Y en su morada nos presentamos. Algo intimidados por la fama de duro del poseedor de la bola de dragón número 3, pero dispuestos a salir de allí con una esfera más bajo el brazo.
El guardián, conocido como Gorpik en las mejores salas de combate del planeta, nos abrió las puertas de su vivienda con una sonrisa de medio lado, de esas que sólo aquellos que se saben ganadores de antemano se atreven a mostrar. Con dulces palabras, pero una mirada dura como pocas que haya visto antes, nos pidió la entrega de los tributos acordados. Así, temblorosos pero decididos, le acercamos nuestros trabajos, fruto de meses de arduo trabajo entre viejas encuadernaciones llenas de polvo y mapas decolorados casi imposibles de leer.
Mientras nos entrenábamos para obtener esta "bola 3", nuestro maestro había sido claro - No tenéis ninguna posibilidad si os enfrentáis a él directamente (más de 2.000 unidades ki en resposo y de buen humor), pero tiene una debilidad que casi nadie conoce... se ríe demasiado -.
Aunque su fuerza es famosa en cualquier parte, lamentablemente no sabe leer, y tras mirar con cara de profesor universitario los papeles que le entregamos, nos "recordó" que la prueba incluía que cada uno leyera en voz alta su propio trabajo. El plan ya estaba en marcha, a medida que íbamos leyendo las redacciones el objetivo se iba consumando, cada vez se reía más. Su debilidad iba a costarle la vida, la guardia estaba cada vez más baja. Su risa tan solo se nubló durante medio latido al comprobar que Aviscri, aunque tan encantadora como siempre, presentaba un trabajo más corto de los esperado. Fue la gracia del mismo lo que nos libró de su cambio de humor.
Tan divertidos le resultaron los trabajos que al finalizar, y mientras intentaba recobrar la compostura, se atragantó con su propia lengua. Si se tornó grave la situación que a punto estuvo de ahogarse de no haber mediado nuestros rápidos reflejos. Sin dilación, incluso en contra de nuestros intereses pues hay formas y formas de ganar una batalla, pedimos ayuda a una de sus vecinas. Esta, enfermera en la guerra civil española - bando republicano -, le aplicó con intensidad y cariño la parte oral de una RCP que, a la postre, le salvó la vida (de los golpes en el pecho me encargué yo :-p).

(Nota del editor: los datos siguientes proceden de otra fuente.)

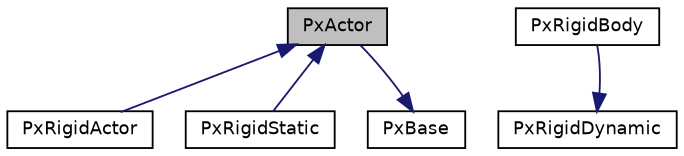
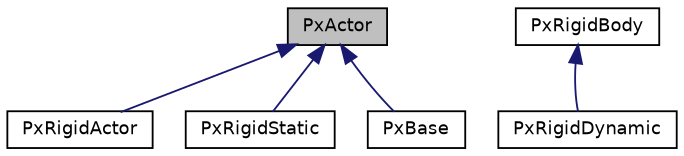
  digraph {
    node [color=black fillcolor=white fontname=Helvetica fontsize=10 shape=record style=filled]
    edge [color=midnightblue dir=back fontname=Helvetica fontsize=10 labelfontname=Helvetica labelfontsize=10 style=solid]
    n1 [fillcolor=grey75 fontcolor=black height=0.2 label=PxActor width=0.4]
    n2 [height=0.2 label=PxRigidActor width=0.4]
    n3 [height=0.2 label=PxRigidStatic width=0.4]
    n4 [height=0.2 label=PxBase width=0.4]
    n5 [height=0.2 label=PxRigidBody width=0.4]
    n6 [height=0.2 label=PxRigidDynamic width=0.4]
    n1 -> n2
    n1 -> n3
-   n4 -> n1
-   n6 -> n5
+   n1 -> n4
+   n5 -> n6
  }
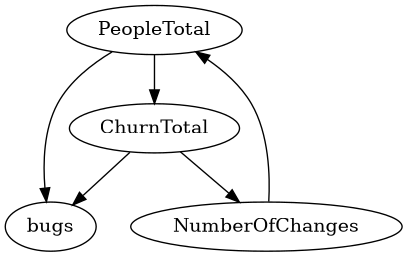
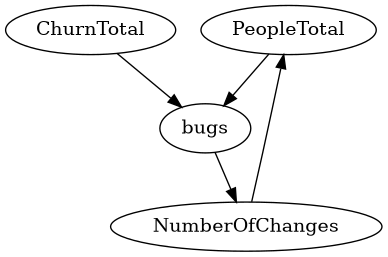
  digraph {
    PeopleTotal
    ChurnTotal
    bugs
    NumberOfChanges
-   PeopleTotal -> ChurnTotal
    PeopleTotal -> bugs
    ChurnTotal -> bugs
-   ChurnTotal -> NumberOfChanges
+   bugs -> NumberOfChanges
    NumberOfChanges -> PeopleTotal
  }
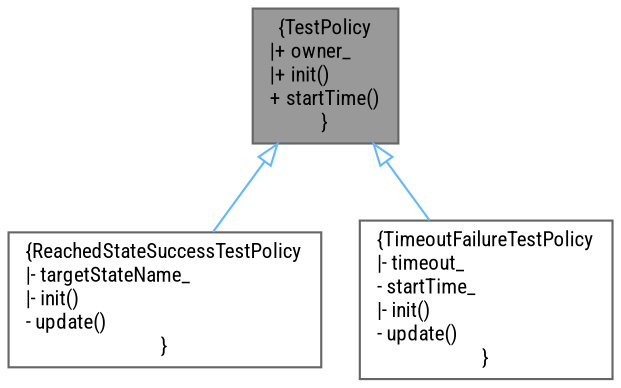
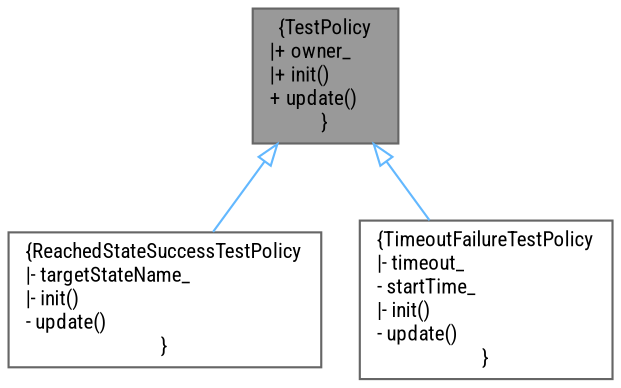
  digraph {
    fontname="Roboto Condensed"
    node [color=gray40 fillcolor=white fontname="Roboto Condensed" fontsize=10 shape=box style=filled]
    edge [arrowtail=onormal color=steelblue1 dir=back fontname="Roboto Condensed" fontsize=10 labelfontname=Helvetica labelfontsize=10 style=solid]
-   n1 [fillcolor=grey60 fontcolor=black height=0.2 label="{TestPolicy\n|+ owner_\l|+ init()\l+ startTime()\l}" width=0.4]
+   n1 [fillcolor=grey60 fontcolor=black height=0.2 label="{TestPolicy\n|+ owner_\l|+ init()\l+ update()\l}" width=0.4]
    n2 [height=0.2 label="{ReachedStateSuccessTestPolicy\n|- targetStateName_\l|- init()\l- update()\l}" width=0.4]
    n3 [height=0.2 label="{TimeoutFailureTestPolicy\n|- timeout_\l- startTime_\l|- init()\l- update()\l}" width=0.4]
    n1 -> n2
    n1 -> n3
  }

Tras el episodio, no pudiendo otra cosa que quedar agradecido, decidió ofrecernos cualquier objeto que estuviera en su poder. De esta forma tan elegante, y sin necesidad de acabar con la vida de tan poderoso guerrero, obtuvimos la "bola 3". Ahora, es un amigo y, quién sabe, quizá un valioso aliado para conseguir el resto de las bolas de dragón.
La siguiente bola, el viernes o el domingo, aún hay planes pendientes de confirmar.
No cejaremos...
Aviscri y Tomber
Ya veis, estos individuos no son de fiar. Los guardianes de las demás bolas no debéis tener piedad con ellos.